Review of The Ring

The Ring (2002)
6/10
Could have been a ringing endorsement. Too bad...
16 October 2002
It's that time of year again when the leaves are turning kaleidoscopic colors, the air is tinged with the crisp scent of renewal and brain busting midterms are once again a distant painful memory. It also means that we will be bombarded with ads for half-baked horror flicks that have been gathering dust on studio shelves, in the vain hope of scaring up some cheap Halloween thrills. Worse yet, the gullible masses will inevitably take the bait.

Everyone is shocked when Rachel Keller's teen aged niece literally drops dead for no apparent reason. An investigative reporter, Rachel's curiosity is piqued when she is hears that Katie and three of her friends died after watching a cursed videotape. Determined to debunk an urban legend and make great copy in the process, Rachel inadvertently stumbles upon a sinister secret. If she doesn't solve the ensuing mystery in seven days, not only will she blow her deadline, she dies. Nothing like a little incentive.

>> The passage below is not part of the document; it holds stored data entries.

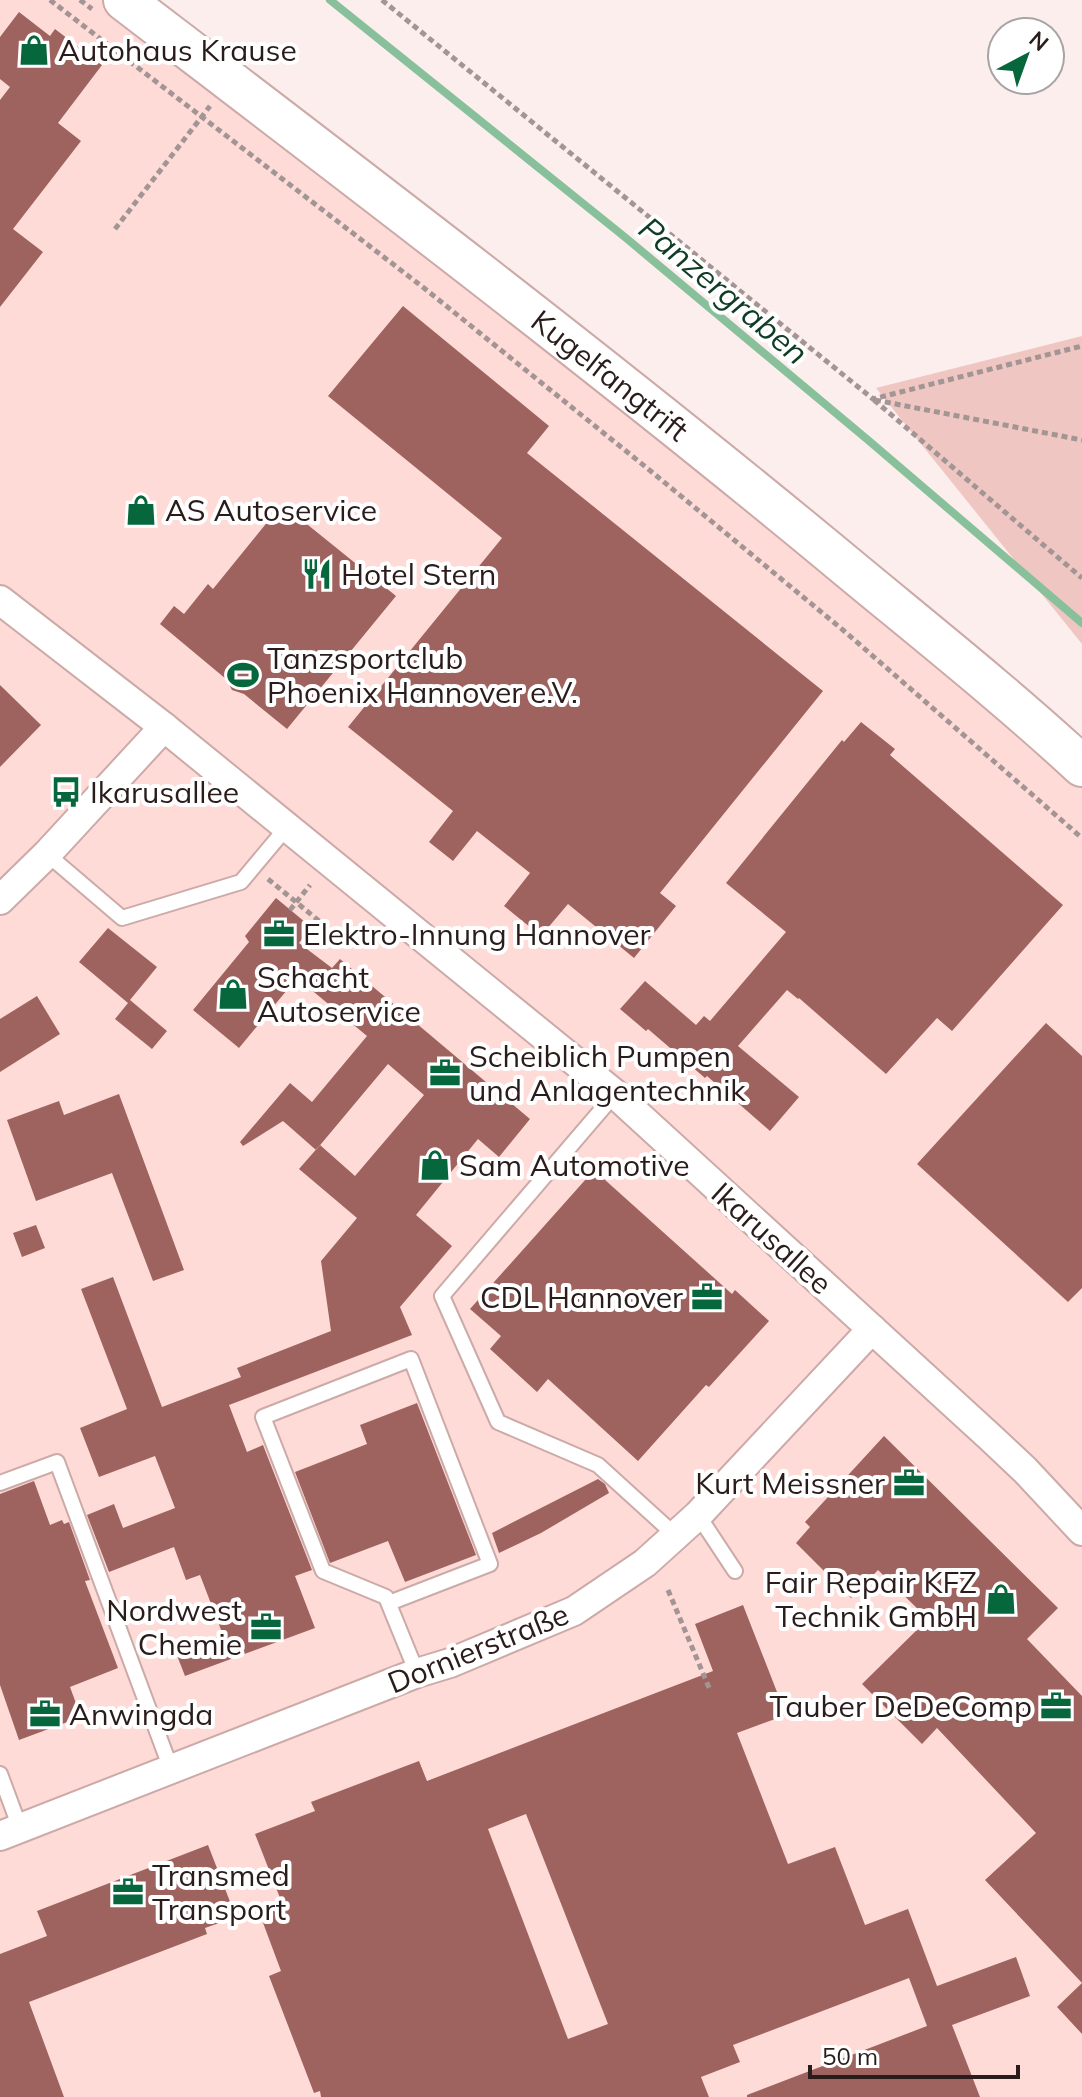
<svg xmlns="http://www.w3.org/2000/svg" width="1082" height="2097" font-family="Mulish,sans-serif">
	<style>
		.built { fill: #ffdbd8 }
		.green { fill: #efc6c2 }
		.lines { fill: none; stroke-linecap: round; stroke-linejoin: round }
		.stream { stroke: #89c09c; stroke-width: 8 }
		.building { fill: #9e635e; fill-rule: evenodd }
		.lane-casing { stroke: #ccaaa7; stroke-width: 18 }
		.street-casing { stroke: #ccaaa7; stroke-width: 32 }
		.secondary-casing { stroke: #ccaaa7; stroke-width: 44 }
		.path { stroke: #a39594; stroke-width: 5; stroke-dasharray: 6 4; stroke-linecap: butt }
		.lane { stroke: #fff; stroke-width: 14 }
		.street { stroke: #fff; stroke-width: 28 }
		.secondary { stroke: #fff; stroke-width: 40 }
		.labels { text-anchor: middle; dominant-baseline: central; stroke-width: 8; stroke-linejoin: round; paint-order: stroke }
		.poi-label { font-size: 30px; fill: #291c1b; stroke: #fff; text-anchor: start }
		.street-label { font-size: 30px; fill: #291c1b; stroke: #fff }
		.water-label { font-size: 32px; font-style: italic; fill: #103c24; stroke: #fff }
	</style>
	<rect width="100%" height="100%" fill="#fceeec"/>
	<polygon class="built" points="0,0 124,0 1082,766 1082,2097 0,2097"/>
	<polygon class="green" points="1082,336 1082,644 876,388"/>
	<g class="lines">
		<polyline class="stream" points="330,0 626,238 868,440 1082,623"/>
	</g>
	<g class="building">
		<polygon points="19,12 50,36 55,29 102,65 58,123 81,141 13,229 43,252 0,307 0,100 10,87 0,79 0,37"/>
		<polygon points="403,306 549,426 527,453 823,691 660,893 676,906 634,958 568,904 541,936 504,906 530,873 477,831 453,861 429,842 453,811 348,727 502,538 328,396"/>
		<polygon points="282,504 396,596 287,729 244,694 232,690 226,679 160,624 174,606 184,614 208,584 213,589"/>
		<polygon points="0,685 41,725 0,767"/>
		<polygon points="861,722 895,749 890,755 1063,905 952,1031 937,1018 886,1074 799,998 798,999 787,990 738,1046 799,1097 770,1131 707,1076 705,1078 648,1029 646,1031 620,1009 645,981 696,1025 704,1016 710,1021 786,932 726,883 842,740 844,742"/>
		<polygon points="276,898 311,927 299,943 332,968 340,959 530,1119 499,1157 478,1139 416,1215 452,1246 400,1307 412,1335 229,1405 247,1452 263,1445 312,1570 295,1576 315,1628 185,1676 176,1653 223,1635 200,1575 186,1580 174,1547 109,1572 87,1515 114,1504 123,1528 175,1508 155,1456 99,1477 80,1428 127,1409 81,1289 113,1277 162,1407 241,1377 237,1368 331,1331 321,1261 357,1218 299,1169 320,1145 355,1176 424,1095 388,1064 316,1150 283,1121 243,1146 240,1142 290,1083 312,1102 367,1036 297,978 239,1048 193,1010 249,942 245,936"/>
		<polygon points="108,928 157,967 130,1000 167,1031 152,1049 115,1019 128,1003 79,962"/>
		<polygon points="37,996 60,1034 0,1072 0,1019"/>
		<polygon points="1046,1023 1082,1056 1082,1288 1068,1302 917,1164"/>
		<polygon points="119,1094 184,1270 153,1281 112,1173 36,1201 7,1120 59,1101 64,1115"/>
		<polygon points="594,1170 732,1294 735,1290 769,1321 709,1387 706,1385 638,1461 548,1379 537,1392 490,1349 501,1336 470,1309"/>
		<polygon points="36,1225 45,1248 22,1257 13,1233"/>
		<polygon points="417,1403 476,1555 405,1582 388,1541 330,1563 295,1472 367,1444 360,1425"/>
		<polygon points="884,1436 1058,1608 1027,1639 1082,1696 1082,1983 985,1880 1036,1833 937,1728 922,1744 862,1684 928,1619 878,1570 851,1598 796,1543 810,1527 805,1522"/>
		<polygon points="598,1479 605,1484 609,1493 541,1533 499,1553 492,1533"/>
		<polygon points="34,1481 50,1525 62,1520 64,1524 69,1522 90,1580 85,1581 118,1668 70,1687 81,1717 19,1740 0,1685 0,1494"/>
		<path d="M743,1605L786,1715L737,1733L788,1864L835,1847L865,1925L908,1909L937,1986L1016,1957L1030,1996L952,2025L980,2097H747V2095L927,2026L909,1978L733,2045L740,2062L701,2077L709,2097H321L320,2091L314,2093L269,1976L281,1971L259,1912L282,1903L255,1834L315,1811L311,1802L419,1761L427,1781L713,1671L695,1624ZM526,1814L608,2024L568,2039L488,1829Z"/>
		<polygon points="208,1845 236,1917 205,1928 207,1934 29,2002 64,2097 0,2097 0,1954 47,1936 37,1911"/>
		<polygon points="1082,1983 1082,2034 1057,2007"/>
	</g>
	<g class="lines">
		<defs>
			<g id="lane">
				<polyline points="47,854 122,918 241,882 287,827"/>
				<polyline points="615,1094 442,1296 498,1422 598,1465 675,1535"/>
				<polyline points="0,1483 57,1462 171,1769"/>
				<polyline points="698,1515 735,1571"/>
				<polyline points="389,1603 490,1564 411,1359 263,1417 323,1571 386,1597 417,1673"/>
				<polyline points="0,1774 20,1828"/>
			</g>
			<g id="street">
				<polyline points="0,600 164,727 615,1094 991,1438 1025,1470 1082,1531"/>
				<polyline points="0,900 47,854 164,727"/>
				<polyline points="0,1836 417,1673 450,1663 574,1611 645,1563 698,1515 872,1329"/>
			</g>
			<g id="secondary">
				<path id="s1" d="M124,0C361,181 598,361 828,551C913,622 1001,691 1082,766"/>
			</g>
		</defs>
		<use href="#lane" class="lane-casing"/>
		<use href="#street" class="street-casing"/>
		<use href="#secondary" class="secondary-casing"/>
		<g class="path">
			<polyline points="50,0 424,288 647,468 843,630 1082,838"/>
			<polyline points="80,0 92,9"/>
			<polyline points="382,0 873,399 1082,346"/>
			<polyline points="115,229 210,106"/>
			<polyline points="874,400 1082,578"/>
			<polyline points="875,400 1082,440"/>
			<polyline points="268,879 341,939"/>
			<polyline points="290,910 310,885"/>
			<polyline points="668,1590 710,1690"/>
		</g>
		<use href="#lane" class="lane"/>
		<use href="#street" class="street"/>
		<use href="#secondary" class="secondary"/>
	</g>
	<defs>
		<symbol id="shop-bare" viewBox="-9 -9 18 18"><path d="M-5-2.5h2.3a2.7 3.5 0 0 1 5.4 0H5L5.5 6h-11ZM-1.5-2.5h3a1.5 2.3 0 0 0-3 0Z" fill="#06673c" stroke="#fff" stroke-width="2.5" paint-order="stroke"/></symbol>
		<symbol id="restaurant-bare" viewBox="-9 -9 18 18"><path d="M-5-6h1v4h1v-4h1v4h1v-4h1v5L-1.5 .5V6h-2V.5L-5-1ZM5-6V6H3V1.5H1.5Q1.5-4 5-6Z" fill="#06673c" stroke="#fff" stroke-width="2.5" paint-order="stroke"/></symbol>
		<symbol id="stadium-bare" viewBox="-9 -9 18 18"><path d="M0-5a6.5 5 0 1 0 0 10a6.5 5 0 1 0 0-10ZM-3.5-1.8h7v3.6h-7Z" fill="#06673c" stroke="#fff" stroke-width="2.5" paint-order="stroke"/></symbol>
		<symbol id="bus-bare" viewBox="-9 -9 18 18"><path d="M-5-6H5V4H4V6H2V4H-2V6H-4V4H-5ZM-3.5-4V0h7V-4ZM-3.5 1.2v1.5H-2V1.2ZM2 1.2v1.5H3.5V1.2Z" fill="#06673c" stroke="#fff" stroke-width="2.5" paint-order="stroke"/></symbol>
		<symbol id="office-bare" viewBox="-9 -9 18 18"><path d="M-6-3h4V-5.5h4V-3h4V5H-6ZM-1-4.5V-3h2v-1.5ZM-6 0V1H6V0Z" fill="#06673c" stroke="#fff" stroke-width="2.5" paint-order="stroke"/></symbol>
	</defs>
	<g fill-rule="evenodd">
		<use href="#shop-bare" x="12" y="28" width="44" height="44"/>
		<use href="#shop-bare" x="119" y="488" width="44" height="44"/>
		<use href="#restaurant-bare" x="295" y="552" width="44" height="44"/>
		<use href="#stadium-bare" x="221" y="653" width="44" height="44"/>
		<use href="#bus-bare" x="44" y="770" width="44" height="44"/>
		<use href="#office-bare" x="257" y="912" width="44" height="44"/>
		<use href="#shop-bare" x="211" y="972" width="44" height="44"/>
		<use href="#office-bare" x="423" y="1051" width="44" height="44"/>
		<use href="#shop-bare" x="413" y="1143" width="44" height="44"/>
		<use href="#office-bare" x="685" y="1275" width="44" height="44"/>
		<use href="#office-bare" x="887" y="1461" width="44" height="44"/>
		<use href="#shop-bare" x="979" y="1577" width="44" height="44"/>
		<use href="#office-bare" x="244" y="1605" width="44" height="44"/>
		<use href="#office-bare" x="1034" y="1684" width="44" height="44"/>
		<use href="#office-bare" x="23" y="1692" width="44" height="44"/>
		<use href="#office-bare" x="106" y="1870" width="44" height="44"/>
	</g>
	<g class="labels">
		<g class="poi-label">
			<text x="58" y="50">Autohaus Krause</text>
			<text x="165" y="510">AS Autoservice</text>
			<text x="341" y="574">Hotel Stern</text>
			<text x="267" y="658">Tanzsportclub<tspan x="267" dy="34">Phoenix Hannover e.V.</tspan></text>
			<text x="90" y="792">Ikarusallee</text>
			<text x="303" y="934">Elektro-Innung Hannover</text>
			<text x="257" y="977">Schacht<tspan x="257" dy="34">Autoservice</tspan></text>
			<text x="469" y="1056">Scheiblich Pumpen<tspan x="469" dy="34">und Anlagentechnik</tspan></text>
			<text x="459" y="1165">Sam Automotive</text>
			<text x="683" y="1297" text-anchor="end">CDL Hannover</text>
			<text x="885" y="1483" text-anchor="end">Kurt Meissner</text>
			<text x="977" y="1582" text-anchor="end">Fair Repair KFZ<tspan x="977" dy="34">Technik GmbH</tspan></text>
			<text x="242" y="1610" text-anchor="end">Nordwest<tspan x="242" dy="34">Chemie</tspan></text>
			<text x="1032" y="1706" text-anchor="end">Tauber DeDeComp</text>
			<text x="69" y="1714">Anwingda</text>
			<text x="152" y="1875">Transmed<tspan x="152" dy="34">Transport</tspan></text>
		</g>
		<g class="street-label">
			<text stroke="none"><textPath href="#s1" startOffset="614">Kugelfangtrift</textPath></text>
			<text transform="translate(772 1238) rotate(42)">Ikarusallee</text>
			<text transform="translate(478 1648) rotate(-22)">Dornierstraße</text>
		</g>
		<g class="water-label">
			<text transform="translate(724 290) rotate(40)">Panzergraben</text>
		</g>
	</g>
	<g transform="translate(1026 56) rotate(41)"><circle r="38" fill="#ffffff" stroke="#a9a4a4" stroke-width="2"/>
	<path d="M0-6L14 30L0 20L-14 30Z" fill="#06673c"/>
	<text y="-12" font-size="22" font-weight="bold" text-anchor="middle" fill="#291c1b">N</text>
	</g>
	<path d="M810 2065v12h208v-12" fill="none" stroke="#291c1b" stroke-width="4"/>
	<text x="822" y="2065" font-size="24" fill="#291c1b" stroke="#ffffff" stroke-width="6" paint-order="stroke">50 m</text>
</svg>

Based on the 1998 Japanese film of the same name, The Ring rises above it's contemporaries: it doesn't rely on elaborate eviscerations, naked nubile teenagers or multimillion dollar CGI effects. The first hour of the film is a pure Hitchockian-style thriller with a supernatural bent, mixing disturbing surreal imagery with quick cut away shots and an eerie score to devastating effect (there were moments where the hairs on the back of my neck literally stood on end). It's too bad that the remaining fifty minutes are a different movie.

The second half of the film serves as a caveat for film makers on what not to do: introduce irrelevant characters, lose sight of your plot and allow it to ramble aimlessly, have a fake climax (that's never a good thing), and wrap with a predictable ending. The biggest glitch however is the `villain' of the piece.

Whether demon, psycho, monster or serial killer, there needs to be some underlying motivation that drives the antagonist to seek vengeance. While the killer in The Ring was indeed wronged, it is never fully explained why this happened, and the victims are in no way associated with these events. Consequently, the antagonist's actions make no sense within the context of the film, especially when efforts to ameliorate these injustices only serve to magnify her rampage.

Regardless whether you prefer the thinking person's subtle horror stylings of The Sixth Sense or the pea soup expectorant head spinning of The Exorcist, The Ring will leave you unfulfilled and annoyed for having let you down.